• SOURCE EXTRACT:

Introduction

Acute kidney injury (AKI) is one of the common problems in critically ill patients, especially subjects with sepsis [1]. In this phenomenon, pathological factors alter pharmacokinetic (PK) and pharmacodynamic (PD) properties of medications, including antimicrobial agents; therefore, antibiotics’ dosing can be complicated in patients with AKI [2]. The main focus of studies on dosing of antimicrobials in patients with AKI was in critically ill patients with sepsis and AKI, who were receiving renal replacement therapy (RRT); however, specific PK/PD data about antibiotics in patients with AKI, not requiring RRT, are rare [2, 3]. Also, there is no specific guideline in antimicrobial dosing in patients with AKI, and recommended dose adjustment for antibiotics in patients with impaired renal function is derived from studies in chronic kidney injury (CKD). This problem is too important in sepsis-related AKI, as the main cornerstone of treatment is the appropriate selection and dosing of antimicrobials, and it is proven that inappropriate dosing of antibiotics could significantly increase the sepsis-related mortality and treatment complications [3].

In 2010, the organization of Kidney Disease: Improving Global Outcomes (KDIGO) held a conference to investigate the drug dosage approach in patients with renal impairment. The consensus about dosing adjustment of hydrophilic antibiotics, including β-lactam in AKI, is the administration of high loading doses and suggested that the maintenance dose of antibiotics should be initiated at normal or near-normal dosage regimens [4]. Despite this recommendation, to the best of our knowledge, no study has been evaluated PK/PD properties of β-lactam antibiotics with recommended doses in patients with AKI, not requiring RRT.

Meropenem is a broad-spectrum β-lactam antibiotic, which is frequently used for empiric treatment of nosocomial infections in critically ill patients [5]. The PD activity of meropenem is time-dependent. Minimum plasma concentrations (Cmin) higher than the minimum inhibitory concentration (MIC) for an adequate percentage of time in a dosing interval (%ft > MIC), must be maintained for bactericidal efficacy [6, 7], and prolonged infusions rather than increasing the dose, could optimize the effect of this antibiotic [8,9,10]. Meropenem undergoes extensive renal elimination, with a clearance (CL) of approximately 10–12 L/h in most studies [6, 8], and in subjects with normal renal function, the elimination half-life (T1/2) of meropenem is approximately 1 h. The plasma protein binding of meropenem is approximately 2% and the volume of distribution (Vd) at steady-state is around 15–20 L[11]. A 3-h infusion of 1 g of meropenem in healthy persons produce a mean peak plasma concentration (Cmax) of 25 μg/mL[11]. Considering these PK/PD characteristics in the dosing of antimicrobials could maximize efficacy, minimize the antimicrobial resistance, and concentration-related adverse effects [3].

[Dataset items]
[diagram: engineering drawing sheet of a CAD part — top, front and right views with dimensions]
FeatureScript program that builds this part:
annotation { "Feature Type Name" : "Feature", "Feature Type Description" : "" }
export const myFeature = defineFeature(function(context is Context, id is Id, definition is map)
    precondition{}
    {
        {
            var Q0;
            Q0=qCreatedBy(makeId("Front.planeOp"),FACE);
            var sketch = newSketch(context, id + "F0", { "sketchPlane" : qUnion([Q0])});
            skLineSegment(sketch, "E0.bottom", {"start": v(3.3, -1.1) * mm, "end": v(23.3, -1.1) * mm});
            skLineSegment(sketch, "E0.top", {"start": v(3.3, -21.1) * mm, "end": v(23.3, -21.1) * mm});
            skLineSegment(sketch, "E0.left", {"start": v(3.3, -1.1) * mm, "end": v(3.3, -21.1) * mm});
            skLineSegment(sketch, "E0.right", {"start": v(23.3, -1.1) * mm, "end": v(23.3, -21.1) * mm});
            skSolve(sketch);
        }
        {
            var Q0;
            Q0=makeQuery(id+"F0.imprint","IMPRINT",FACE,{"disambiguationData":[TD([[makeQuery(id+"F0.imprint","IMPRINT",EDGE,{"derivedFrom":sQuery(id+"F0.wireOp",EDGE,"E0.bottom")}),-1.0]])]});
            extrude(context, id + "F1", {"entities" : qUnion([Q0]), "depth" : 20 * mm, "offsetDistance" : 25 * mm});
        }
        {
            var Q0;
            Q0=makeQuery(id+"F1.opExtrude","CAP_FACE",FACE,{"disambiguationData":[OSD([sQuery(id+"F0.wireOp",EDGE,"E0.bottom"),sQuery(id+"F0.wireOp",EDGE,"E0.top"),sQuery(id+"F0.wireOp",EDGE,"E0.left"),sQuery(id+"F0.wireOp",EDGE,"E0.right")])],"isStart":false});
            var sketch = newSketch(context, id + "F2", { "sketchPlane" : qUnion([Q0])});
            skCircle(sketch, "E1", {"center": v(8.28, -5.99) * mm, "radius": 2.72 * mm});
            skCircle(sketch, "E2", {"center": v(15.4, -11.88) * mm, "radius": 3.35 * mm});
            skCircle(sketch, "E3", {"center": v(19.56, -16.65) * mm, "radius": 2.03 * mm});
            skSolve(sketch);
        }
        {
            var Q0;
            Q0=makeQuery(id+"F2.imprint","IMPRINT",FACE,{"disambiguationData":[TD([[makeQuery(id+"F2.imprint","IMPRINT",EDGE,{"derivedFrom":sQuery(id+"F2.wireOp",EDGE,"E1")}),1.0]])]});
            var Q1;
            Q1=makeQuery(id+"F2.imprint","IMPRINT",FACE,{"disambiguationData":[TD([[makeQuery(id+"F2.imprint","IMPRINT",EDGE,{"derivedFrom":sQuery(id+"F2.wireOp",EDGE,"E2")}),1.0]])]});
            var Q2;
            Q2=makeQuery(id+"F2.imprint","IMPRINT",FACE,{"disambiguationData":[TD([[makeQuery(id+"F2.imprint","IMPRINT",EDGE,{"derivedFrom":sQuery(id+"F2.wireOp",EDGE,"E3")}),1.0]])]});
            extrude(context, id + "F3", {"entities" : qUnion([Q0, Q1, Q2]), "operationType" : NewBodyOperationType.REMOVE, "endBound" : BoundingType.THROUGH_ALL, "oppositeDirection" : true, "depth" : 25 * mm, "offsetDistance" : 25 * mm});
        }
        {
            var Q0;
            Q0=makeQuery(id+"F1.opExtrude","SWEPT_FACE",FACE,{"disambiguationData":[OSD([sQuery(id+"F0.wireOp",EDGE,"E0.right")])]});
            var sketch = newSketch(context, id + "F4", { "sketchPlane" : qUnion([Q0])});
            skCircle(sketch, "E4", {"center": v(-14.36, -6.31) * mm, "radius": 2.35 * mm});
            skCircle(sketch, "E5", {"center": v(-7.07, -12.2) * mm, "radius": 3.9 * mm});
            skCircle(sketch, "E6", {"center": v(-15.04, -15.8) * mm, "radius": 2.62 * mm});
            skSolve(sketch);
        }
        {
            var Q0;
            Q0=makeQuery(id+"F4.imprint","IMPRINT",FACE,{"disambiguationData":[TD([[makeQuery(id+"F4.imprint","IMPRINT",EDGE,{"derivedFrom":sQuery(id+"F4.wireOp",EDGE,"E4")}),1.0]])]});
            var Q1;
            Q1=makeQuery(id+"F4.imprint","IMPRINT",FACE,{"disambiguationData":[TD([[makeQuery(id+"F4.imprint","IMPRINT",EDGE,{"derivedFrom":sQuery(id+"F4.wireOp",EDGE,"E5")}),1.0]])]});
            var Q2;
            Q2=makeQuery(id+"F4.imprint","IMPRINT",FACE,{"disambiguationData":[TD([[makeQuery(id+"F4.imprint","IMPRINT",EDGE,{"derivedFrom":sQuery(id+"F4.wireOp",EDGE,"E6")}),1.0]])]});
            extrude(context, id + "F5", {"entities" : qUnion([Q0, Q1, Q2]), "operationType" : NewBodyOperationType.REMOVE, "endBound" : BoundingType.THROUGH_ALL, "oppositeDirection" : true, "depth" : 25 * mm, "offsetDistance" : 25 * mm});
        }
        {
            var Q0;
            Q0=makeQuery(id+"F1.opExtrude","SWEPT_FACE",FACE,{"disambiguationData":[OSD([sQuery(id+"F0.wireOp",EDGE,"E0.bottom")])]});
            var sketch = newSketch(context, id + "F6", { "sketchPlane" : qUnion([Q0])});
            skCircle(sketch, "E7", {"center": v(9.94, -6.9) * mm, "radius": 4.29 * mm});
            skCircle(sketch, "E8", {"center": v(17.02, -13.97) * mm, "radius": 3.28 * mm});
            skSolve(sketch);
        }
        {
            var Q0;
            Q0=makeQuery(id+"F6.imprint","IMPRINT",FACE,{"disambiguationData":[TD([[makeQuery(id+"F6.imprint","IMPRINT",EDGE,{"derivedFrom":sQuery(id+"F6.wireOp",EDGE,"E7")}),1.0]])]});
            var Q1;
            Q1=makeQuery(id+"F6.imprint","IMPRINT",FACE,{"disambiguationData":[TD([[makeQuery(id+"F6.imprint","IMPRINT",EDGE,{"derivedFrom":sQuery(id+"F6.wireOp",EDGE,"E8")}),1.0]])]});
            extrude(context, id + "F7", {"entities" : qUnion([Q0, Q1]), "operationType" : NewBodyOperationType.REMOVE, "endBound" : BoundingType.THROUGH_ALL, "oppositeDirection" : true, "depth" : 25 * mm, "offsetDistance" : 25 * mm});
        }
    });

• GOAL OF THE EXERCISE: Please pick up the meropenem dosing text from where it stops and continue it.

• OUTPUT FOR THIS TASK:
The primary objective of the current study was the evaluation of the time that plasma concentrations remain above four times the MIC (ft > 4MIC) as an index for meropenem efficacy in critically ill patients with AKI, not receiving RRT, with two dosing regimens, adjusted based on calculated creatinine clearance (CrCl) by the Cockcroft-Gault (C-G) formula, compared to the standard dosing regimen. As a secondary goal, we evaluated the PK parameters of meropenem is this setting.

Materials and methods

Settings

The present prospective, randomized clinical trial (RCT), was conducted in a 30-bed medical-surgical intensive care unit (ICU) of Imam Hossein Medical Center, affiliated with Shahid Beheshti University of Medical Sciences (SBMU) in Tehran, Iran, from July 2018 to August 2019. This study has been approved by the Institutional Review Boards of the Ethics Committee of SBMU (IR.SBMU.PHNM.1397.38). Also, the study protocol was registered, reviewed, and approved by the Iranian Registry of Clinical Trials (IRCT), with the registry number of IRCT20160412027346N5.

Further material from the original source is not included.